7-10 Now God has us where he wants us, with all the time in this world and the next to shower grace and kindness upon us in Christ Jesus. Saving is all his idea, and all his work. All we do is trust him enough to let him do it. It’s God’s gift from start to finish! We don’t play the major role. If we did, we’d probably go around bragging that we’d done the whole thing! No, we neither make nor save ourselves. God does both the making and saving. He creates each of us by Christ Jesus to join him in the work he does, the good work he has gotten ready for us to do, work we had better be doing. Ephesians 2:7-10, The Message
I am grateful for grace.
Not just grateful-desperate! I prostrate myself and plead for God’s mercy and grace to drench me. Alone, I am undone. Rejected. Unaccepted. Inadequate.
One statement cut me back to the terrors of my childhood. The fear of being left behind when I couldn’t find my parents. The shame of being pleased about something that I had done, and being told that “Pride goes before a fall.” Confusion when I told my mom that I wanted to be a teacher when I grew up and she said that I was “too smart.”
And later, during middle school, when all the other girls had boyfriends and none of the boys would talk to me. Fighting demons about my appearance. Never risking finding out who I was in case I wouldn’t like myself. Hiding behind the protection of what I did, without realizing that the very walls that sheltered me also secluded me.
Then the years as a young mother when I didn’t have anything figured out. All I knew was the arid desert of desertion. There were no friends in my church, only responsibilities. There was no joy in my service, only “shoulds”. The days of tears, of pouring over Lamentations 3 to be reassured of the Father’s great faithfulness which He renewed each day. The reams of paper as I sought to make sense, to find God’s purpose in my pain.

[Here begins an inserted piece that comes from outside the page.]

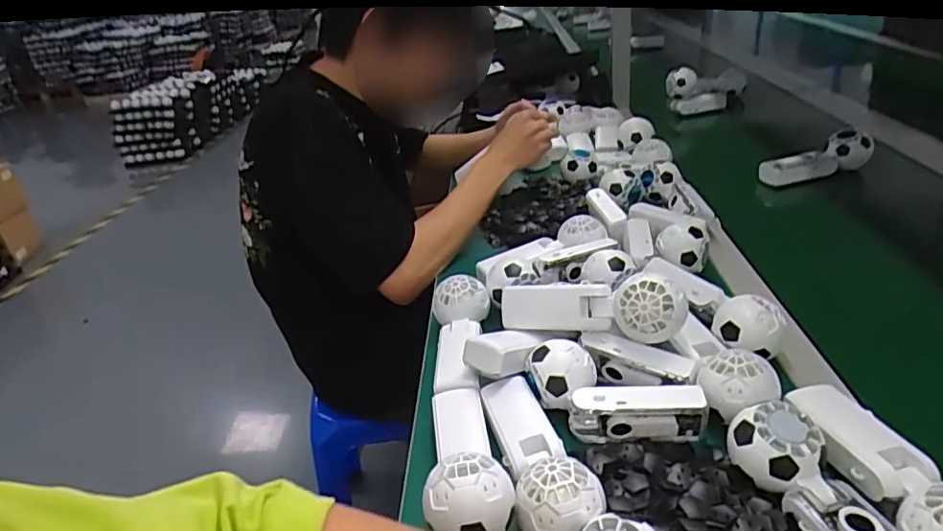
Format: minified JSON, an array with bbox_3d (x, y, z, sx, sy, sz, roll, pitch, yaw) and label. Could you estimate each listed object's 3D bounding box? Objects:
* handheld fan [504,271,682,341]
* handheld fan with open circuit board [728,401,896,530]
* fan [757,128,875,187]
[{"bbox_3d":[0.107,0.034,0.561,0.175,0.061,0.043,6,31,23],"label":"handheld fan"},{"bbox_3d":[0.240,0.162,0.392,0.056,0.059,0.167,-15,30,-15],"label":"handheld fan with open circuit board"},{"bbox_3d":[0.517,-0.159,0.900,0.157,0.064,0.044,-12,29,-9],"label":"fan"}]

It all roared back with his one statement.
I knew that in my mind, but my heart ripped wide open. Not along the scars which His Spirit had healed with patient care. New wounds revealed that I am still vulnerable, still a sinner, still susceptible to the pain.
Head down, eyes covered, I don’t want to expose my throbbing ache. With shallow breath I cry out for the Father’s faithfulness, even in the eleventh hour. Though exhausted, I delay my slumber for I cannot sleep. The raw and bleeding sores seek His soothing touch.
“My daughter, I still love you. My grace is sufficient. You are exactly who I created you to be, even in your great weakness. You do not need to hide from me. I saw those abusing acts that shamed you. Yet I love you. I have prepared works for you to do before the world began.”
God, your grace is better than band aids for my wounds. It is a miraculous skin-graft by the master plastic surgeon. And not only my wounds, but my heart, my love, my forgiving. By your grace.
And now, I will continue to love him in his need.